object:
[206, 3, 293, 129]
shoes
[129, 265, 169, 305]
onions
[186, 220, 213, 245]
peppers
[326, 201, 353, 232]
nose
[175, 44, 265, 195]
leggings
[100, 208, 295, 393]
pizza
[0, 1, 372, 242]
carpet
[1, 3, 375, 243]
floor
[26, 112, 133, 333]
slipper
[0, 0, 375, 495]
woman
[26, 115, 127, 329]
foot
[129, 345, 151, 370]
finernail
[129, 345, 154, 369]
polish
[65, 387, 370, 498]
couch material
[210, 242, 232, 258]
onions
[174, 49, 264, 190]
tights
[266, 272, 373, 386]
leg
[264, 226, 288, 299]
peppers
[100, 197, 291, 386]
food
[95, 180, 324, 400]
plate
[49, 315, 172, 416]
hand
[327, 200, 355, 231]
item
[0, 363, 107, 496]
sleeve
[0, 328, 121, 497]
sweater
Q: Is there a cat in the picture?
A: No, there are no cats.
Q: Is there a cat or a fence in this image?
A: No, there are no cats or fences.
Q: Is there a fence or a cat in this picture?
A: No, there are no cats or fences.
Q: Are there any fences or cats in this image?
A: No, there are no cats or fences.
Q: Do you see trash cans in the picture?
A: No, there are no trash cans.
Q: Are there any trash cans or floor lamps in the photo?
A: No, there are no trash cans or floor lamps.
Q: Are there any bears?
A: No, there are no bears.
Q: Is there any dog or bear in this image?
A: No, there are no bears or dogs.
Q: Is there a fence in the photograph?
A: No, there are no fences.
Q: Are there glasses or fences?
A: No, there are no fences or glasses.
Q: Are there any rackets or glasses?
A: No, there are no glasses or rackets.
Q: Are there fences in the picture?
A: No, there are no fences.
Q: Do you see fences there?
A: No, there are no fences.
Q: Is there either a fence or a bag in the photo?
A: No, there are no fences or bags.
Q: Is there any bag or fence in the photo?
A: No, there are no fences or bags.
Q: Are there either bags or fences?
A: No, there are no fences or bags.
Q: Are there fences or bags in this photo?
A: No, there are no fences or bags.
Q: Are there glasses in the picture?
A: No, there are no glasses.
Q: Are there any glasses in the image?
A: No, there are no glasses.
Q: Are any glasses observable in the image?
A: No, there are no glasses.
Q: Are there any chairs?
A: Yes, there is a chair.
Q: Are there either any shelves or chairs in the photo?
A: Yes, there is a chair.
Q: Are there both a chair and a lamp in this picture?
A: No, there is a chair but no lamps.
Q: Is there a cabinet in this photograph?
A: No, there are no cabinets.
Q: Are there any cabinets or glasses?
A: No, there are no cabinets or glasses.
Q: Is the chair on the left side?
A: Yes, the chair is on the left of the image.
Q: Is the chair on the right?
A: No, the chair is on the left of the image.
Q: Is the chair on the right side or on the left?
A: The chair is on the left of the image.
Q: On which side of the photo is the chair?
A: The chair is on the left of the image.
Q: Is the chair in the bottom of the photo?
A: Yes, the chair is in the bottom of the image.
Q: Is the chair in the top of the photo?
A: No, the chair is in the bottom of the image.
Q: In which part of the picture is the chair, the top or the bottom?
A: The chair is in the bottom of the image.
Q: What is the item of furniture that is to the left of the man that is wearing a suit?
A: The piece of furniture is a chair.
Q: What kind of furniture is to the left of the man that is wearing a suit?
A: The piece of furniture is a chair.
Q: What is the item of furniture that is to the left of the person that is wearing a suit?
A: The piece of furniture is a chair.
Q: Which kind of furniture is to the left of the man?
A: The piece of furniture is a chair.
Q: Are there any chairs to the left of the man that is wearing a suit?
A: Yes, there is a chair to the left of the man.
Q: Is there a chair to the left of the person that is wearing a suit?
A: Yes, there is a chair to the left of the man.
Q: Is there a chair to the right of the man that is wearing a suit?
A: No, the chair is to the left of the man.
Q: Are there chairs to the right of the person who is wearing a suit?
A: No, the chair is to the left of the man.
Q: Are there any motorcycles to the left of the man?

- **Task brief**: Give an exact reproduction of the lines from the one with "Q: Are there fences or bags in this photo?" to the final line of the entries, including both.

- **Result**:
Q: Are there fences or bags in this photo?
A: No, there are no fences or bags.
Q: Are there glasses in the picture?
A: No, there are no glasses.
Q: Are there any glasses in the image?
A: No, there are no glasses.
Q: Are any glasses observable in the image?
A: No, there are no glasses.
Q: Are there any chairs?
A: Yes, there is a chair.
Q: Are there either any shelves or chairs in the photo?
A: Yes, there is a chair.
Q: Are there both a chair and a lamp in this picture?
A: No, there is a chair but no lamps.
Q: Is there a cabinet in this photograph?
A: No, there are no cabinets.
Q: Are there any cabinets or glasses?
A: No, there are no cabinets or glasses.
Q: Is the chair on the left side?
A: Yes, the chair is on the left of the image.
Q: Is the chair on the right?
A: No, the chair is on the left of the image.
Q: Is the chair on the right side or on the left?
A: The chair is on the left of the image.
Q: On which side of the photo is the chair?
A: The chair is on the left of the image.
Q: Is the chair in the bottom of the photo?
A: Yes, the chair is in the bottom of the image.
Q: Is the chair in the top of the photo?
A: No, the chair is in the bottom of the image.
Q: In which part of the picture is the chair, the top or the bottom?
A: The chair is in the bottom of the image.
Q: What is the item of furniture that is to the left of the man that is wearing a suit?
A: The piece of furniture is a chair.
Q: What kind of furniture is to the left of the man that is wearing a suit?
A: The piece of furniture is a chair.
Q: What is the item of furniture that is to the left of the person that is wearing a suit?
A: The piece of furniture is a chair.
Q: Which kind of furniture is to the left of the man?
A: The piece of furniture is a chair.
Q: Are there any chairs to the left of the man that is wearing a suit?
A: Yes, there is a chair to the left of the man.
Q: Is there a chair to the left of the person that is wearing a suit?
A: Yes, there is a chair to the left of the man.
Q: Is there a chair to the right of the man that is wearing a suit?
A: No, the chair is to the left of the man.
Q: Are there chairs to the right of the person who is wearing a suit?
A: No, the chair is to the left of the man.
Q: Are there any motorcycles to the left of the man?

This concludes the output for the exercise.